Monday 20 July 2015

#clmooc Image challenge 4… it’s only a jigsaw puzzle… it’s a system




As mentioned in last blog post, we are busy writing the fourth edition of Essential Study Skills: the complete guide to success at university.  This is a very user-friendly book that shares some tips and tricks about taking control of your university experience – and still having some fun. It’s mainly for those like us who are the first in their families to go to university – but of course – what works with students like us, works with everyone (Warren 2002).

And then Simon Ensor issued his picture and blogpost challenge - and I had to jump in and write a brief blogpost in response to his image – cos it’s an image we use in book. 



It’s where we talk about having the ‘big picture’ or overview of a course. We say:

“Whilst it is true that we tend to learn things in pieces, one step at a time, this is helped if we have the big picture first; if we know how the subject will be covered. It’s like a jigsaw puzzle, it is much easier to put the pieces together if we have the picture on the box. Similarly, if we understand how universities work and how our courses have been put together, we will be able to achieve more, more swiftly.”

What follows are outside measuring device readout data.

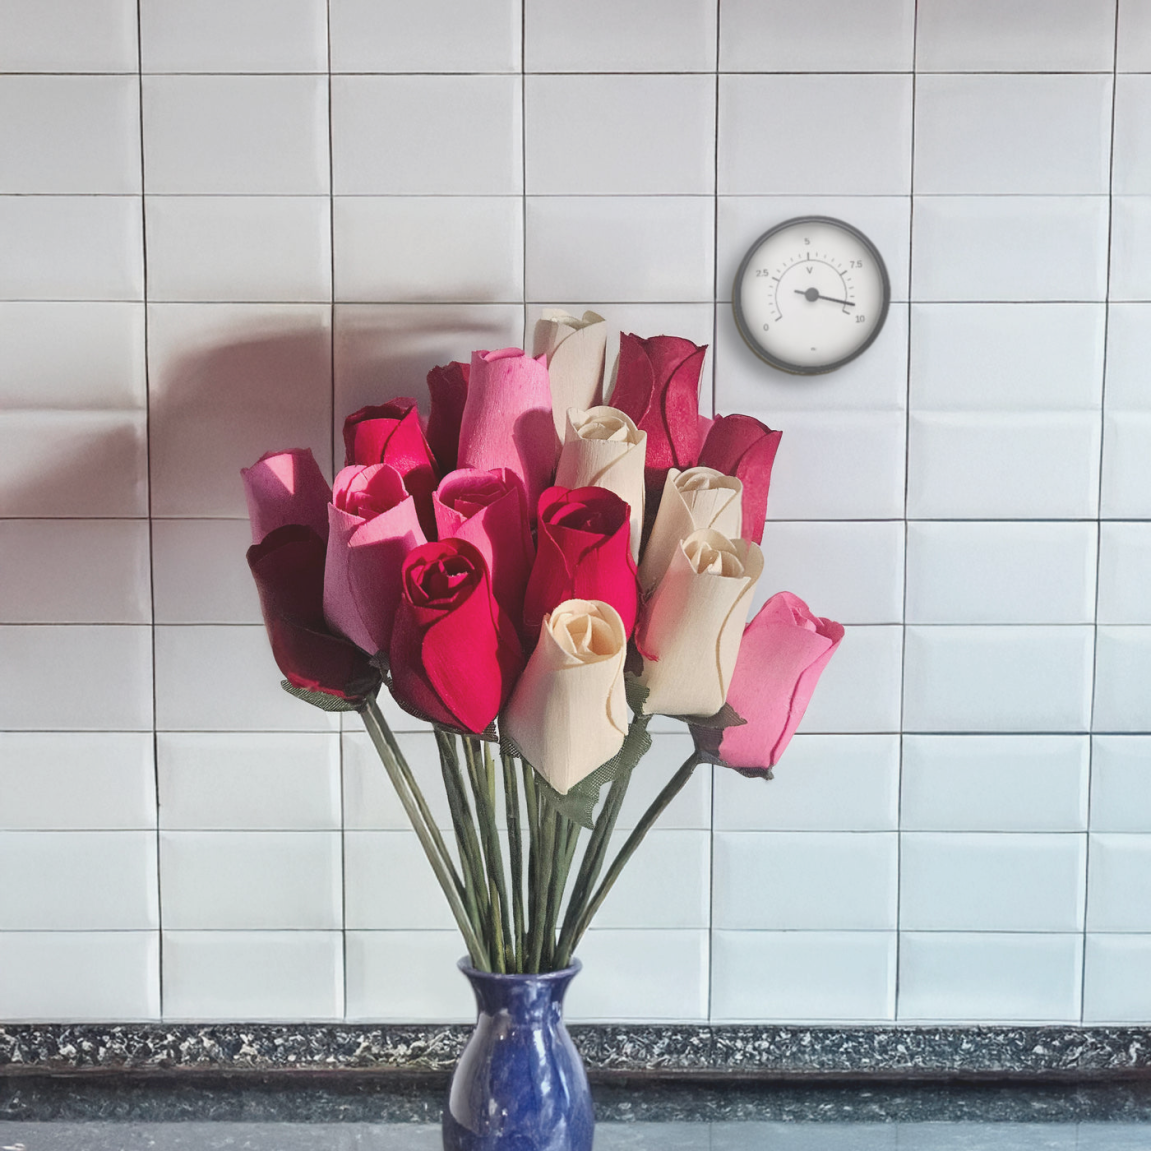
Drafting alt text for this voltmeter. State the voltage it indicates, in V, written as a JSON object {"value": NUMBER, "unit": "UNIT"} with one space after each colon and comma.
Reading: {"value": 9.5, "unit": "V"}
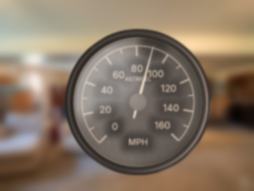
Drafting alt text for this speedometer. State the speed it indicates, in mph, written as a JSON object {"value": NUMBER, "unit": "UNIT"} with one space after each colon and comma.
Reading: {"value": 90, "unit": "mph"}
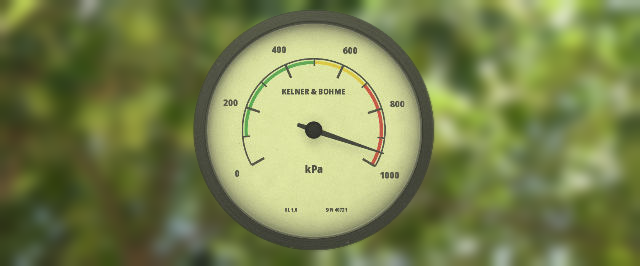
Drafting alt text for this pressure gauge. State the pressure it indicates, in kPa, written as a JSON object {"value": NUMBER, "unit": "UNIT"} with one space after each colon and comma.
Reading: {"value": 950, "unit": "kPa"}
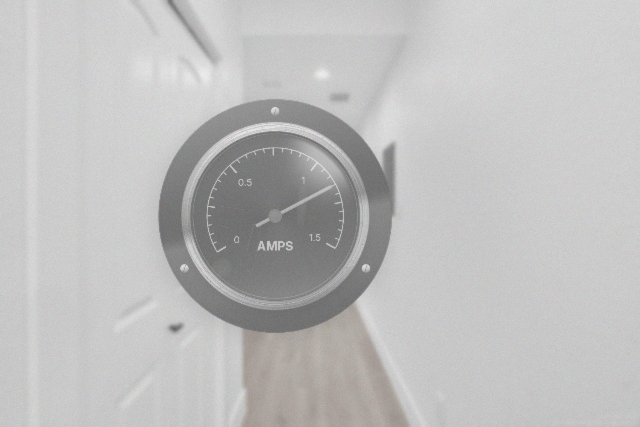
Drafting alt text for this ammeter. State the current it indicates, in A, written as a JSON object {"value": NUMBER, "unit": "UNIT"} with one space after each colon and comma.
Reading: {"value": 1.15, "unit": "A"}
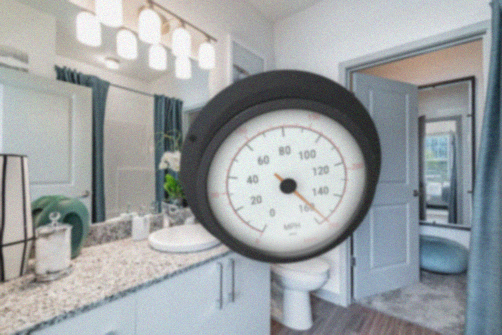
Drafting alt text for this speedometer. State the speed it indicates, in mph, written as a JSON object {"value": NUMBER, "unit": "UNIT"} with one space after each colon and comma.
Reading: {"value": 155, "unit": "mph"}
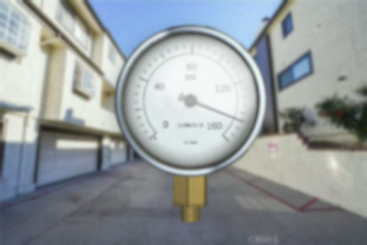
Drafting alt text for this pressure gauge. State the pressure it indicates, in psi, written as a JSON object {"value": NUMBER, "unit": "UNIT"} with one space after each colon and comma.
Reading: {"value": 145, "unit": "psi"}
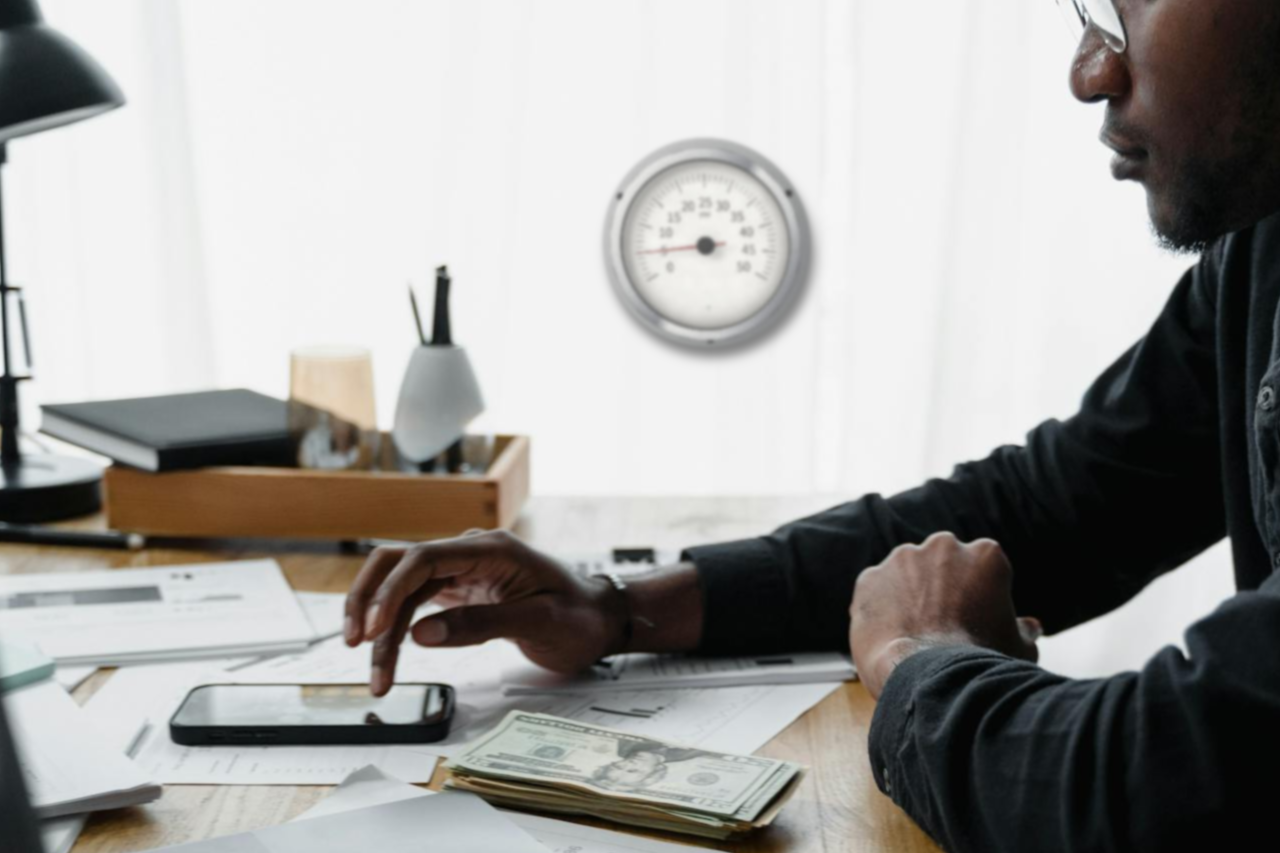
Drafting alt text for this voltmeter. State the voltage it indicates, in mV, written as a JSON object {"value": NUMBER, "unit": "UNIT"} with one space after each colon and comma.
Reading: {"value": 5, "unit": "mV"}
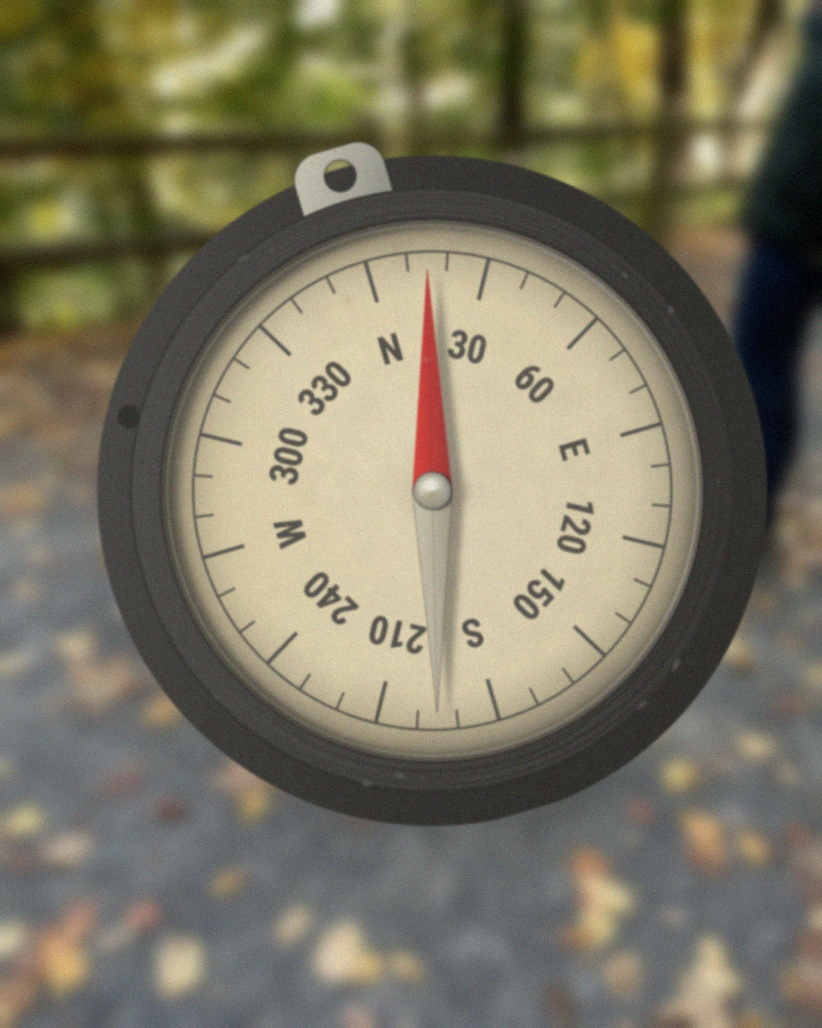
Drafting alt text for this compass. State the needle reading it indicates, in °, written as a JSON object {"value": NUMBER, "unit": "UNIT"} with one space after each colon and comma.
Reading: {"value": 15, "unit": "°"}
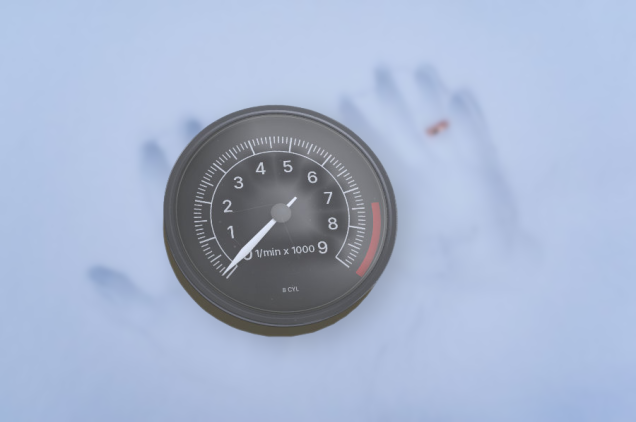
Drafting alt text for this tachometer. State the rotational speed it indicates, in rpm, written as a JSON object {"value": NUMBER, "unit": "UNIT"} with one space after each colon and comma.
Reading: {"value": 100, "unit": "rpm"}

Obviously that is meant as useful advice to all people coming to university – but especially for those whose family might not have been able to give them the gen – the inside track – on what university is all about: if they have not been groomed from birth to succeed in that system (if they don't have the cultural or academic captial - Bourdieu, Passeron, Wacquant…).

The picture on the box is a shorthand for saying that universities are systems and have systems – and if you understand them you can make them work for you. But it can be seen as really unhelpful – as Maha Bali points out – there is only ONE true solution to a jigsaw puzzle – and we do not want to trap people into thinking there is only one true way to survive at university – and one true way to get it ‘right’.

We have another chapter in the book: Make university positive – where we try to indicate all the other things that universities are beyond the merely academic – beyond the merely ‘get your head down and work the system’ system. We suggest that our widening participation students also join the Clubs and Societies – that they make friends – that they do not just rush off home to family duties – or rush off to work for work duties – but they spend time ‘being with’ their fellow students. That they hang out in the canteen chatting to people – that they become Peer Mentors. That they believe in themselves and develop their self-confidence and self-esteem – after all – that is what the traditional middle class student does know about university. As Stephen Fry said recently on Desert Island Discs – he only attended about three lectures in all his time at Cambridge – but he put on several plays a year – he joined Footlights – he made enduring friendships… and we want to get that across the our students too.